Sipakatau adalah konsep yang memandang setiap manusia sebagai manusia. Manusia hendaklah saling memperlakukan sebagai manusia seutuhnya, sehingga tidaklah pantas memperlakukan orang lain di luar perlakuan yang pantas bagi manusia. Konsep tersebut sangat mengedepankan sikap penghargaan terhadap manusia. Nilai ini mengajarkan memperlakukan manusia lain sama dengan memperlakukan diri sendiri.
Sipakalebbi adalah konsep yang memandang manusia sebagai mahluk yang senang dipuji dan diperlakukan dengan baik dan selayaknya. Nilai ini menginginkan agar manusia memandang manusia lain dengan segala kelebihannya, saling memuji akan menciptakan suasana yang menyenangkan dan menggairahkan, hingga siapapun yang berada dalam kondisi tersebut akan senang dan merasa tentram.
Sipakainge adalah sikap saling mengingatkan antar sesama manusia. Setiap manusia memiliki kelebihan dan kekurangan. Adakalanya manusia terpeleset, kondisi inilah manusia harus saling mengingatkan, sehingga siapapun akan selalu diingatkan untuk berjalan di jalan yang lurus.
Aksi kekerasan yang menimbulkan ribuan korban jiwa oleh kelompok radikal-terorisme menjadi alasan bagi budaya Bugis untuk tidak memberi ruang bagi paham tersebut. Pemahaman yang dianutnya sangat bertentangan dengan Adat Suku Bugis termasuk nilai falsafah Sipa 3.
Akatualisasi falsafah sipa3 di tengah Masyarakat akan menciptakan kedamaian antar manusia. Sipa 3 akan melahirkan sikap toleransi, saling menghargai dan menghormati sesama Manusia, Sehingga ruang untuk kelompok radikal-terorisme akan sulit berkembang. Ketiga nilai diatas sekaligus menegaskan bahwa paham Radikal-Terorisme sesungguhnya tidak bisa diterima oleh bangsa Indonesia, khususnya bagi Masyarakat Sulawesi Selatan.

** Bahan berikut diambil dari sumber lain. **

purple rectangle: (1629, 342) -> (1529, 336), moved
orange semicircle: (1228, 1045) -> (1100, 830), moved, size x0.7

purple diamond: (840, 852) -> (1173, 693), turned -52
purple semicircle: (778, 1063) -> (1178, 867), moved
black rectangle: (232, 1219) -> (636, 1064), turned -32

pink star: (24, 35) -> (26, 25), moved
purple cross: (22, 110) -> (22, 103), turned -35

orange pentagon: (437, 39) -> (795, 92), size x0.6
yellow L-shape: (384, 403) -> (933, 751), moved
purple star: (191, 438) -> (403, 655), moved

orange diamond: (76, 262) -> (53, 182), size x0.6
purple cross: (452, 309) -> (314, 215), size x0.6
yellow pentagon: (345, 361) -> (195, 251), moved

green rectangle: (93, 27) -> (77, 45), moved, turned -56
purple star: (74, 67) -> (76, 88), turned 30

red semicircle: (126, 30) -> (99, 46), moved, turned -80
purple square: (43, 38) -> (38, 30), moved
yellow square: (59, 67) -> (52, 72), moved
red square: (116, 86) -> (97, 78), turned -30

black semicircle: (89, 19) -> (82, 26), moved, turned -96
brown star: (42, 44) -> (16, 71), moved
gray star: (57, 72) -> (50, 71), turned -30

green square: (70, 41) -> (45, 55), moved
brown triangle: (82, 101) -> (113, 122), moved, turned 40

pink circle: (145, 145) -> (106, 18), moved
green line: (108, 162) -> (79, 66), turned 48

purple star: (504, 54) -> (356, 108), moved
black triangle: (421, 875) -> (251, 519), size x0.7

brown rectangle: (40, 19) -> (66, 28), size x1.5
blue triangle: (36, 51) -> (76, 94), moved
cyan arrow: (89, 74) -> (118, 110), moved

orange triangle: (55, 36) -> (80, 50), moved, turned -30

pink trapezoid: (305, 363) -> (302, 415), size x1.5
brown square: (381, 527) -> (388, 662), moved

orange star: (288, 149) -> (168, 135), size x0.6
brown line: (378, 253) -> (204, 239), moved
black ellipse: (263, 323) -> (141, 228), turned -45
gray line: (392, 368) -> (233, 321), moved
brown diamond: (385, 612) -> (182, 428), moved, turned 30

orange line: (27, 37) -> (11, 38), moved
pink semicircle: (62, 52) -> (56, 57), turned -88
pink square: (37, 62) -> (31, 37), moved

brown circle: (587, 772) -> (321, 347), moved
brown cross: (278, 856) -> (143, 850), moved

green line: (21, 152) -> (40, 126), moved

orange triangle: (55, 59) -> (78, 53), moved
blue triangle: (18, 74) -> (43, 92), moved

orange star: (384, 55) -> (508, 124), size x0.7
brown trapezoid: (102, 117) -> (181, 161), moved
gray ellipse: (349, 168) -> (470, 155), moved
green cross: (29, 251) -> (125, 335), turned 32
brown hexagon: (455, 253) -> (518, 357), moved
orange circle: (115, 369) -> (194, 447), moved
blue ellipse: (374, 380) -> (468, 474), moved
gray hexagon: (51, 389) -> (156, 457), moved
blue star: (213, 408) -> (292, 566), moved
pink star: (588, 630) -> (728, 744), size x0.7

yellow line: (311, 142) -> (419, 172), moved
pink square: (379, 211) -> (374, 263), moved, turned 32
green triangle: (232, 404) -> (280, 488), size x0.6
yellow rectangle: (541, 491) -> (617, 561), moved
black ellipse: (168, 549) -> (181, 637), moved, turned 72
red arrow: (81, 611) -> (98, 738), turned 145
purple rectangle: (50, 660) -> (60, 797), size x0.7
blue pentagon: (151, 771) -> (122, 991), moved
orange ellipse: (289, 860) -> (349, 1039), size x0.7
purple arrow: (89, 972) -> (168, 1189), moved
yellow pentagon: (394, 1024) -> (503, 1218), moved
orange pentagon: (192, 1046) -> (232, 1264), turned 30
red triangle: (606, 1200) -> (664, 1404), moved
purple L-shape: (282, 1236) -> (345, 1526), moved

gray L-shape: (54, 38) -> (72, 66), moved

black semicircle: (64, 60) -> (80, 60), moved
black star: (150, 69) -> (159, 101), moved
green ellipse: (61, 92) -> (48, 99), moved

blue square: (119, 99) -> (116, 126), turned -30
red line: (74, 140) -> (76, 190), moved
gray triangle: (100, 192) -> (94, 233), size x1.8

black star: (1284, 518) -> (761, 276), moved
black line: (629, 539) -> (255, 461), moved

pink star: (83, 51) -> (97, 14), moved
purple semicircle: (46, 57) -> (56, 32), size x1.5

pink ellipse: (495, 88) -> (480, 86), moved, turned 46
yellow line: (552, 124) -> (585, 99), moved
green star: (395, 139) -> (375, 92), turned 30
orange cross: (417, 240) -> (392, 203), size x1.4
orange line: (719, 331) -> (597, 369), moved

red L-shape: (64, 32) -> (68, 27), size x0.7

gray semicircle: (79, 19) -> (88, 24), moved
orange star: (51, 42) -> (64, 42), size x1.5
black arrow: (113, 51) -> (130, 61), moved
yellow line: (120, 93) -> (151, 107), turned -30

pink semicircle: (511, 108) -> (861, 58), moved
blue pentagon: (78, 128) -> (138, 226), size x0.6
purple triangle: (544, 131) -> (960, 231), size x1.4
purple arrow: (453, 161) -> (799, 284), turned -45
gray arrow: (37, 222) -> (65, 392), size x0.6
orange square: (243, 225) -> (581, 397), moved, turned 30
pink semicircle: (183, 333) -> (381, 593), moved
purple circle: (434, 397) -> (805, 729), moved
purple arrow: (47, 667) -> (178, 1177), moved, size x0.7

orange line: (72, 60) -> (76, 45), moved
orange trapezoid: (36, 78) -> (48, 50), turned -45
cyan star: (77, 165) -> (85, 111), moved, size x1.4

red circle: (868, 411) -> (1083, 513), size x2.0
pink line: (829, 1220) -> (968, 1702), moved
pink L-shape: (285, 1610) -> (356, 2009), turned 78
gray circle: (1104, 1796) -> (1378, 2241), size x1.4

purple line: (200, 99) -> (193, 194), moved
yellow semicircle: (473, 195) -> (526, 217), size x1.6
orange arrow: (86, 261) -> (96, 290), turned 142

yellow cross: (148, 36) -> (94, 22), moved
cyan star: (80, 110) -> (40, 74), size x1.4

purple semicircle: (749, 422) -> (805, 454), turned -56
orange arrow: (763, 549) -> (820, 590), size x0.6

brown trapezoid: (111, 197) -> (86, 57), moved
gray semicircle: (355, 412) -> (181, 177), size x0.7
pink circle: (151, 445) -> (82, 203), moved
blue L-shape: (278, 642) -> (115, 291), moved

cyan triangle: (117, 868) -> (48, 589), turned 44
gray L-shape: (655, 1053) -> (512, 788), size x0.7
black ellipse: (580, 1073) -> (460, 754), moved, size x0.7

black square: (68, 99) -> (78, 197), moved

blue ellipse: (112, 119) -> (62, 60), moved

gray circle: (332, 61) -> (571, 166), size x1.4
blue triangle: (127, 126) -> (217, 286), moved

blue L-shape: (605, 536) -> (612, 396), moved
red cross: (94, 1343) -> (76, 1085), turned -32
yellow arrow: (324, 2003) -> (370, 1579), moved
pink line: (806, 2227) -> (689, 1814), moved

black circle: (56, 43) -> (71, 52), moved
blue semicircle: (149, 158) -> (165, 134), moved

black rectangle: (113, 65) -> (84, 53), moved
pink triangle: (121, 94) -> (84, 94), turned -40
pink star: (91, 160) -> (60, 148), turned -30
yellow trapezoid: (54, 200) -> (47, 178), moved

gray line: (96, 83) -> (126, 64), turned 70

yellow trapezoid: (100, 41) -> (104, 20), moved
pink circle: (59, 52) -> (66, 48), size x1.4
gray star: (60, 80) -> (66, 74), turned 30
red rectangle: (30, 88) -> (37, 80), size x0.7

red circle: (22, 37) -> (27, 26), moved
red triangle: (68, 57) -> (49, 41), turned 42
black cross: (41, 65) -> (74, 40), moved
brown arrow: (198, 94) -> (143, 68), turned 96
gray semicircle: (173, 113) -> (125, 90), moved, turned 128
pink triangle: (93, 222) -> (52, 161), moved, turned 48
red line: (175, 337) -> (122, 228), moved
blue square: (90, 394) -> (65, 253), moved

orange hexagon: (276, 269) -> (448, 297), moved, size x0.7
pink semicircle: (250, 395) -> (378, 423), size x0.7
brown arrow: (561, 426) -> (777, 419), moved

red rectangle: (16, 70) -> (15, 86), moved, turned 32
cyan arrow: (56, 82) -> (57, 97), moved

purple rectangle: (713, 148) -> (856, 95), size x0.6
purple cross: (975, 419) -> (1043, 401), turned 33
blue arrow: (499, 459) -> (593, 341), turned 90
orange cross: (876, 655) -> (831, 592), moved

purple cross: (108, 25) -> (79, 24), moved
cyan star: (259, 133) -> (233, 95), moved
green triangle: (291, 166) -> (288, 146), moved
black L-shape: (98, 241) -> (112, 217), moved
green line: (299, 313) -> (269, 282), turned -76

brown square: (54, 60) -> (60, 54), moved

Mundukung paham radikal-terorisme merupakan sebuah pelanggaran adat yang akan dijatuhi sangksi sosial. Sangksi tersebut merupakan rasa malu bagi diri sendiri, orang tua, kerabat dan lingkungan terhadap masyarakat luas. Penolakan terhadap paham radikal-terorisme merupakan bagian dari aktualisasi nilai budaya Bugis untuk mendatangkan kemaslahatan bagi masyarakat, bangsa dan negara.